EXTRACTED DATA:

=== Section Start ===

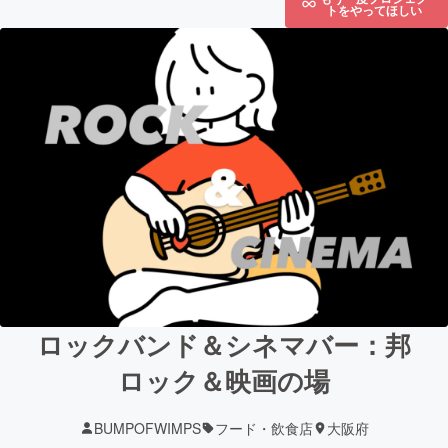
トをやってほしい
ロックバンド＆シネマバー：邦
ロック＆映画の場
BUMPOFWIMPS
フード・飲食店
大阪府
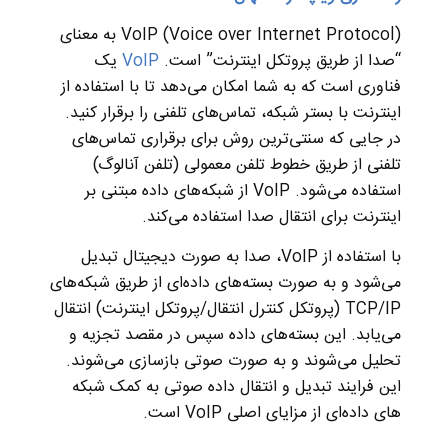
VoIP (Voice over Internet Protocol) به معنای
“صدا از طریق پروتکل اینترنت” است.
VoIP
یک
فناوری است که به شما امکان می‌دهد تا با استفاده از
اینترنت با بستر شبکه، تماس‌های تلفنی را برقرار کنید.
در جایی که سنتی‌ترین روش برای برقراری تماس‌های
تلفنی از طریق خطوط تلفن معمولی (تلفن آنالوگ)
استفاده می‌شود. VoIP از شبکه‌های داده مبتنی بر
اینترنت برای انتقال صدا استفاده می‌کند.
با استفاده از VoIP، صدا به صورت دیجیتال تبدیل
می‌شود و به صورت بسته‌های داده‌ای از طریق شبکه‌های
TCP/IP (پروتکل کنترل انتقال/پروتکل اینترنت) انتقال
می‌یابد. این بسته‌های داده سپس در مقصد تجزیه و
تحلیل می‌شوند و به صورت صوتی بازسازی می‌شوند.
این فرایند تبدیل و انتقال داده صوتی به کمک شبکه‌
های داده‌ای از مزایای اصلی VoIP است.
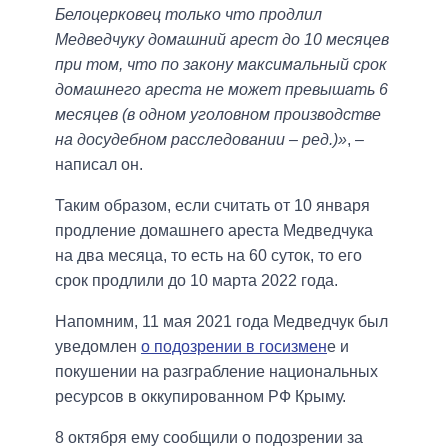
Белоцерковец только что продлил
Медведчуку домашний арест до 10 месяцев
при том, что по закону максимальный срок
домашнего ареста не может превышать 6
месяцев (в одном уголовном производстве
на досудебном расследовании – ред.)»
, –
написал он.
Таким образом, если считать от 10 января
продление домашнего ареста Медведчука
на два месяца, то есть на 60 суток, то его
срок продлили до 10 марта 2022 года.
Напомним, 11 мая 2021 года Медведчук был
уведомлен
о подозрении в госизмен
е и
покушении на разграбление национальных
ресурсов в оккупированном РФ Крыму.
8 октября ему сообщили о подозрении за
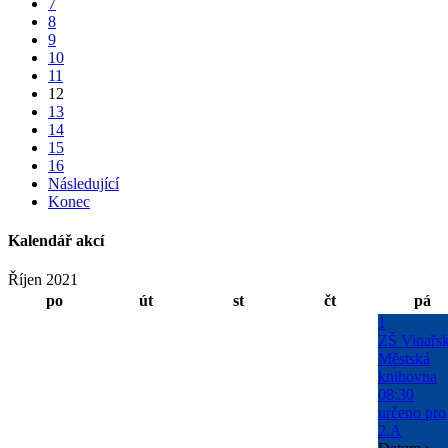
7
8
9
10
11
12
13
14
15
16
Následující
Konec
Kalendář akcí
Říjen 2021
po
út
st
čt
pá
1
ZŠ Vinařs
Městská
knihovna
08:30
určeno pro
2.A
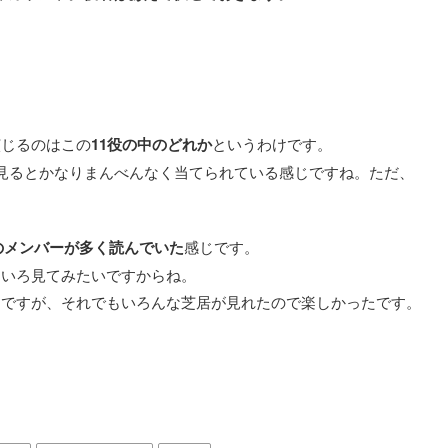
演じるのはこの
11役の中のどれか
というわけです。
見るとかなりまんべんなく当てられている感じですね。ただ、
のメンバーが多く読んでいた
感じです。
ろいろ見てみたいですからね。
んですが、それでもいろんな芝居が見れたので楽しかったです。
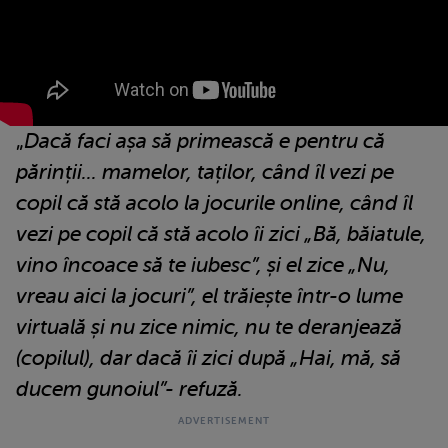
„
Dacă faci așa să primească e pentru că
părinții... mamelor, taților, când îl vezi pe
copil că stă acolo la jocurile online, când îl
vezi pe copil că stă acolo îi zici „Bă, băiatule,
vino încoace să te iubesc”, și el zice „Nu,
vreau aici la jocuri”, el trăiește într-o lume
virtuală și nu zice nimic, nu te deranjează
(copilul), dar dacă îi zici după „Hai, mă, să
ducem gunoiul”- refuză.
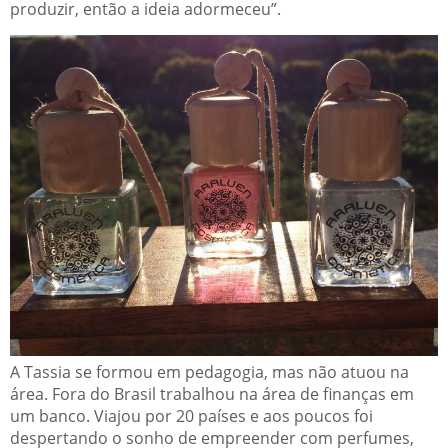
produzir, então a ideia adormeceu”.
A Tassia se formou em pedagogia, mas não atuou na
área. Fora do Brasil trabalhou na área de finanças em
um banco. Viajou por 20 países e aos poucos foi
despertando o sonho de empreender com perfumes,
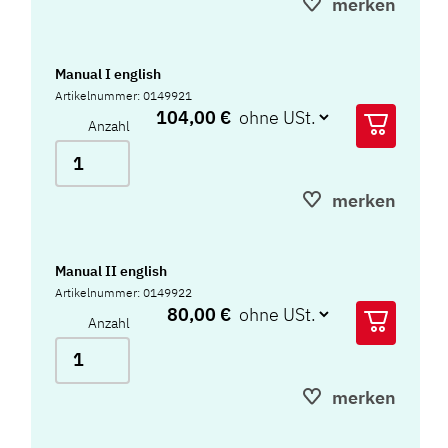
merken
Manual I english
Artikelnummer: 0149921
104,00 €
Anzahl
merken
Manual II english
Artikelnummer: 0149922
80,00 €
Anzahl
merken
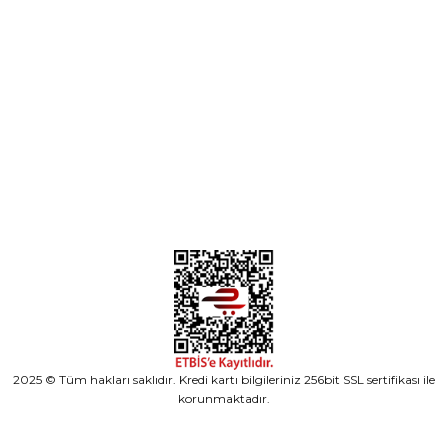
Parça Gönder
Kategoriler
Alışveriş
2025 © Tüm hakları saklıdır. Kredi kartı bilgileriniz 256bit SSL sertifikası ile
korunmaktadır.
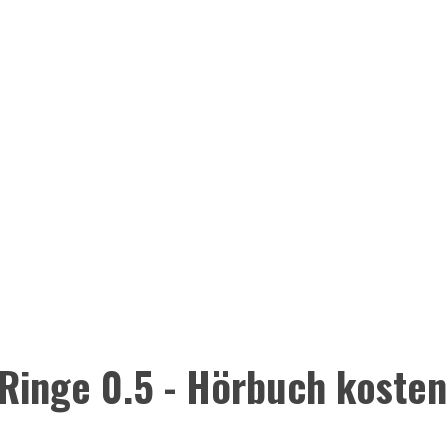
 Ringe 0.5 - Hörbuch koste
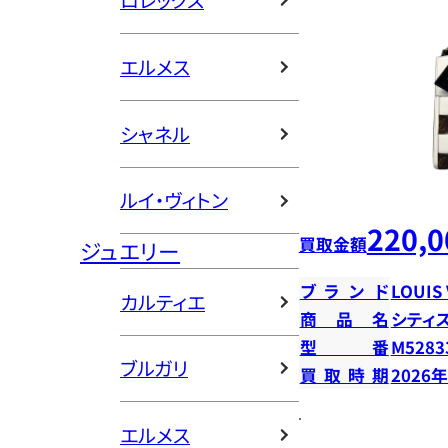
ロレックス
エルメス
シャネル
ルイ・ヴィトン
220,0
買取金額
ジュエリー
ブランド
LOUIS
カルティエ
商品名
シティ
型番
M5283
ブルガリ
買取時期
2026
エルメス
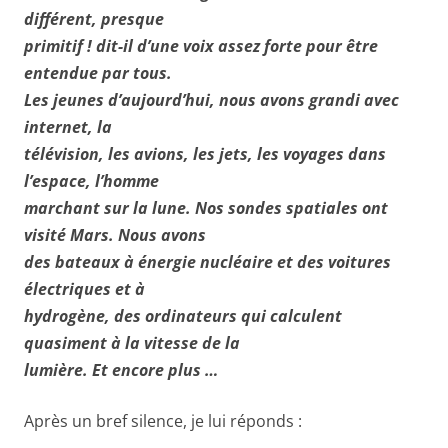
différent, presque
primitif ! dit-il d’une voix assez forte pour être
entendue par tous.
Les jeunes d’aujourd’hui, nous avons grandi avec
internet, la
télévision, les avions, les jets, les voyages dans
l’espace, l’homme
marchant sur la lune. Nos sondes spatiales ont
visité Mars. Nous avons
des bateaux à énergie nucléaire et des voitures
électriques et à
hydrogène, des ordinateurs qui calculent
quasiment à la vitesse de la
lumière. Et encore plus …
Après un bref silence, je lui réponds :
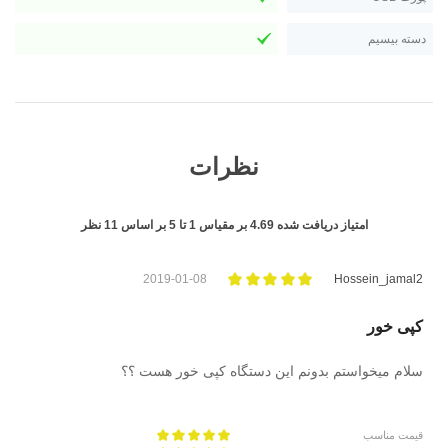
دسته بیسیم
نظرات
امتیاز دریافت شده
4.69
بر مقیاس
1
تا
5
بر اساس
11
نظر
2019-01-08
Hossein_jamal2
کپی خور
سلام میخواستم بدونم این دستگاه کپی خور هست ؟؟
قیمت مناسب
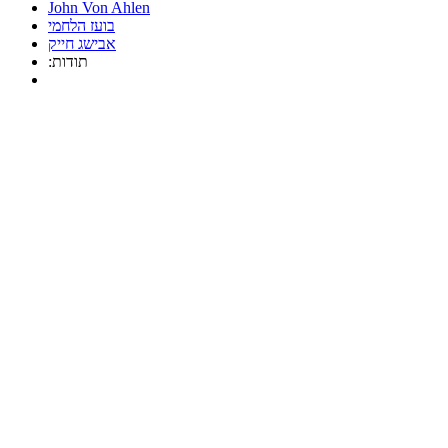
John Von Ahlen
בועז הלחמי
אבישג חייק
:תודות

=== Section End ===

EXERCISE DETAILS: Reproduce the text of every row above, swapping each occurrence of "merken" for "speichern" and leaving everything else unchanged. Omit the pictures from the output.

ANSWER TO THIS PROBLEM:
トをやってほしい
ロックバンド＆シネマバー：邦
ロック＆映画の場
BUMPOFWIMPS
フード・飲食店
大阪府
VoIP (Voice over Internet Protocol) به معنای
“صدا از طریق پروتکل اینترنت” است.
VoIP
یک
فناوری است که به شما امکان می‌دهد تا با استفاده از
اینترنت با بستر شبکه، تماس‌های تلفنی را برقرار کنید.
در جایی که سنتی‌ترین روش برای برقراری تماس‌های
تلفنی از طریق خطوط تلفن معمولی (تلفن آنالوگ)
استفاده می‌شود. VoIP از شبکه‌های داده مبتنی بر
اینترنت برای انتقال صدا استفاده می‌کند.
با استفاده از VoIP، صدا به صورت دیجیتال تبدیل
می‌شود و به صورت بسته‌های داده‌ای از طریق شبکه‌های
TCP/IP (پروتکل کنترل انتقال/پروتکل اینترنت) انتقال
می‌یابد. این بسته‌های داده سپس در مقصد تجزیه و
تحلیل می‌شوند و به صورت صوتی بازسازی می‌شوند.
این فرایند تبدیل و انتقال داده صوتی به کمک شبکه‌
های داده‌ای از مزایای اصلی VoIP است.
Белоцерковец только что продлил
Медведчуку домашний арест до 10 месяцев
при том, что по закону максимальный срок
домашнего ареста не может превышать 6
месяцев (в одном уголовном производстве
на досудебном расследовании – ред.)»
, –
написал он.
Таким образом, если считать от 10 января
продление домашнего ареста Медведчука
на два месяца, то есть на 60 суток, то его
срок продлили до 10 марта 2022 года.
Напомним, 11 мая 2021 года Медведчук был
уведомлен
о подозрении в госизмен
е и
покушении на разграбление национальных
ресурсов в оккупированном РФ Крыму.
8 октября ему сообщили о подозрении за
7
8
9
10
11
12
13
14
15
16
Následující
Konec
Kalendář akcí
Říjen 2021
po
út
st
čt
pá
1
ZŠ Vinařs
Městská
knihovna
08:30
určeno pro
2.A
演じるのはこの
11役の中のどれか
というわけです。
見るとかなりまんべんなく当てられている感じですね。ただ、
のメンバーが多く読んでいた
感じです。
ろいろ見てみたいですからね。
んですが、それでもいろんな芝居が見れたので楽しかったです。
„
Dacă faci așa să primească e pentru că
părinții... mamelor, taților, când îl vezi pe
copil că stă acolo la jocurile online, când îl
vezi pe copil că stă acolo îi zici „Bă, băiatule,
vino încoace să te iubesc”, și el zice „Nu,
vreau aici la jocuri”, el trăiește într-o lume
virtuală și nu zice nimic, nu te deranjează
(copilul), dar dacă îi zici după „Hai, mă, să
ducem gunoiul”- refuză.
produzir, então a ideia adormeceu”.
A Tassia se formou em pedagogia, mas não atuou na
área. Fora do Brasil trabalhou na área de finanças em
um banco. Viajou por 20 países e aos poucos foi
despertando o sonho de empreender com perfumes,
speichern
Manual I english
Artikelnummer: 0149921
104,00 €
Anzahl
speichern
Manual II english
Artikelnummer: 0149922
80,00 €
Anzahl
speichern
Parça Gönder
Kategoriler
Alışveriş
2025 © Tüm hakları saklıdır. Kredi kartı bilgileriniz 256bit SSL sertifikası ile
korunmaktadır.
 Ringe 0.5 - Hörbuch koste
ロレックス
エルメス
シャネル
ルイ・ヴィトン
220,0
買取金額
ジュエリー
ブランド
LOUIS
カルティエ
商品名
シティ
型番
M5283
ブルガリ
買取時期
2026
エルメス
différent, presque
primitif ! dit-il d’une voix assez forte pour être
entendue par tous.
Les jeunes d’aujourd’hui, nous avons grandi avec
internet, la
télévision, les avions, les jets, les voyages dans
l’espace, l’homme
marchant sur la lune. Nos sondes spatiales ont
visité Mars. Nous avons
des bateaux à énergie nucléaire et des voitures
électriques et à
hydrogène, des ordinateurs qui calculent
quasiment à la vitesse de la
lumière. Et encore plus …
Après un bref silence, je lui réponds :
دسته بیسیم
نظرات
امتیاز دریافت شده
4.69
بر مقیاس
1
تا
5
بر اساس
11
نظر
2019-01-08
Hossein_jamal2
کپی خور
سلام میخواستم بدونم این دستگاه کپی خور هست ؟؟
قیمت مناسب
John Von Ahlen
בועז הלחמי
אבישג חייק
:תודות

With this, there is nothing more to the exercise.